Tuttavia, non esistono cifre ufficiali, anche a causa della paura di molti convertiti al cristianesimo dall'Islam. Si parla di 5.000 cristiani espatriati e di 3.45.000 convertiti locali (quest'ultima cifra è fornita dall'ONG Voice of the Martyrs, VOM), e la pratica dell'apostasia dall'Islam si sta diffondendo segretamente non solo nelle città ma anche nelle zone rurali.

Il timore che gli apostati dall'Islam si dichiarino cristiani deriva sia dalle tradizioni religiose (nell'Islam l'apostasia è punita con la morte) sia dalle norme sancite dal Codice penale, che vieta il proselitismo e la conversione dall'Islam ad altre religioni (un tempo più comuni, soprattutto sotto il protettorato francese), anche se l'ultima Costituzione marocchina del 2011 afferma (art. 3) che "l'Islam è la religione dello Stato", ma lo Stato stesso "garantisce a tutti il libero esercizio della propria religione".

Infatti, il Codice penale marocchino (che considera ancora reati la rottura del digiuno in pubblico durante il mese sacro del Ramadan, i rapporti sessuali al di fuori del matrimonio e la blasfemia) stabilisce, all'articolo 220, che chiunque induca o incoraggi un musulmano a convertirsi a un'altra religione è passibile di una pena detentiva da tre a sei mesi e di una multa da 200 a 500 dirham.

Pertanto, se l'apostasia da parte di chi la commette non è di per sé un reato penale (lo è per chi induce un musulmano a convertirsi), di fatto comporta una sorta di "morte civile", in quanto l'apostata, secondo il Codice di famiglia del Paese, è colpito da una serie di gravi impedimenti, soprattutto in materia di matrimonio, affidamento dei figli ed eredità. Infatti, il matrimonio di un musulmano che si converte a un'altra religione viene sciolto e gli viene revocato il diritto alla custodia e alla tutela dei figli. Se l'apostata, quindi, è una donna, potrà avere la custodia del bambino solo fino all'età in cui avrà la capacità di discernimento religioso.

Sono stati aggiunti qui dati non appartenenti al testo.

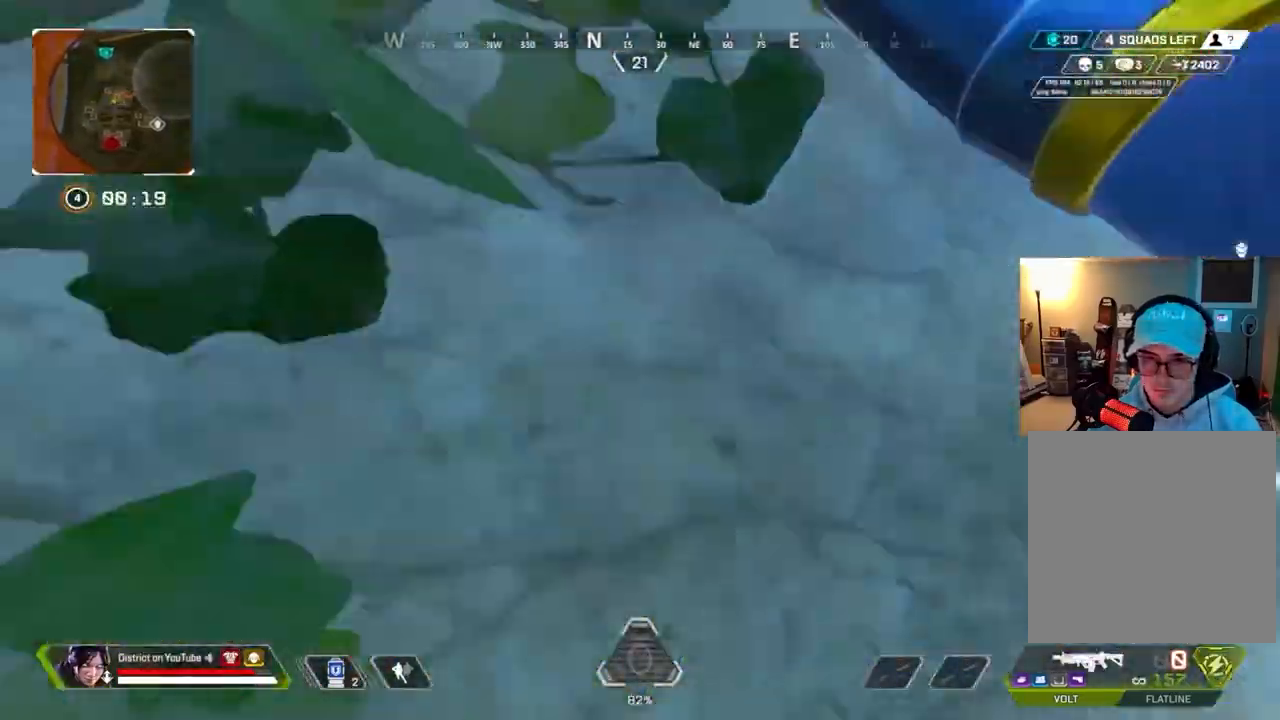
{"buttons": [], "left_stick": "up", "right_stick": "center", "events": []}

Per quanto riguarda l'eredità, l'apostata non ha diritto all'eredità, che è garantita esclusivamente agli eredi musulmani.

Tra le comunità cristiane, la più numerosa è quella cattolica, con diverse parrocchie, istituzioni caritative e soprattutto scuole in tutto il Paese, soprattutto a Casablanca, Rabat e nelle altre principali città. Sono presenti anche le chiese protestanti e ortodosse. Tutte le chiese sono particolarmente impegnate nell'assistenza e nell'accoglienza degli espatriati, ma anche e soprattutto dei rifugiati, degli sfollati e degli immigrati, soprattutto subsahariani.

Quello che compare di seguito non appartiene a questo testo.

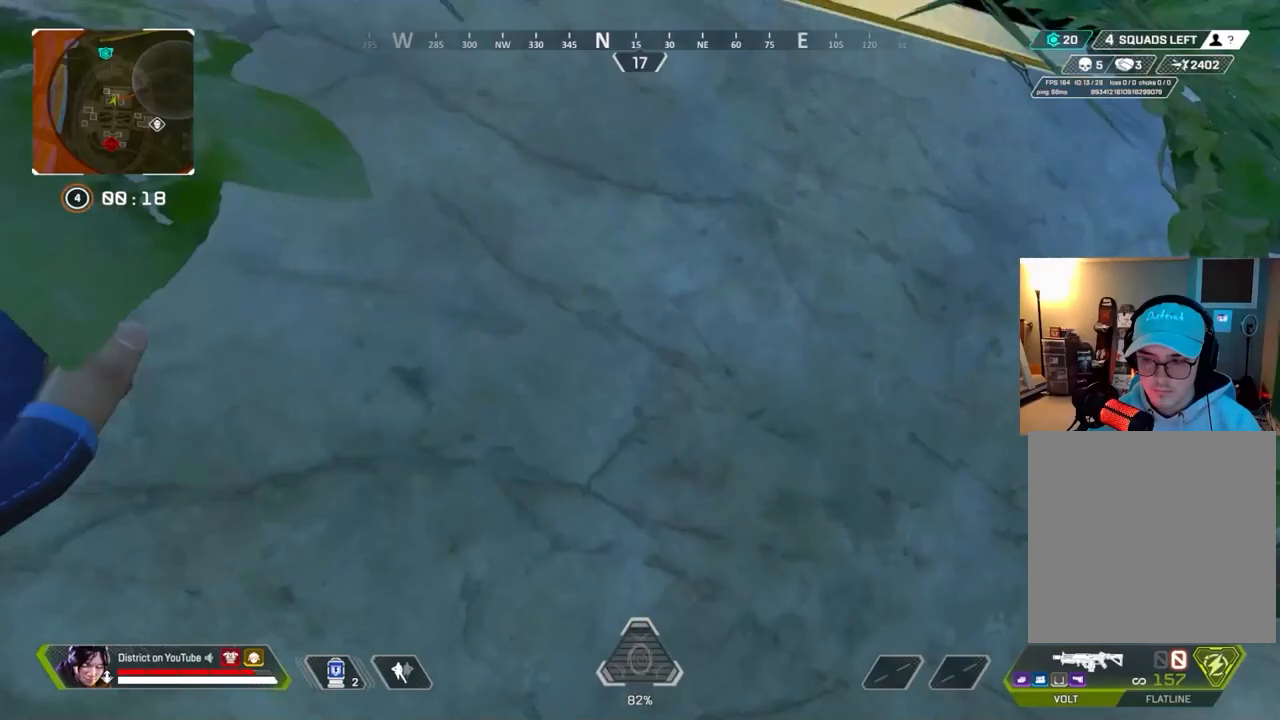
{"buttons": [], "left_stick": "up", "right_stick": "center", "events": []}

Negli ultimi anni sono stati compiuti sforzi per promuovere il dialogo interreligioso. Il re Mohammed VI ha espresso il suo impegno per la tolleranza religiosa e la coesistenza pacifica tra le diverse comunità, ed eventi quali la visita di Papa Francesco nel 2019 hanno sottolineato l'importanza del dialogo tra musulmani e cristiani per favorire la pace e la comprensione reciproca.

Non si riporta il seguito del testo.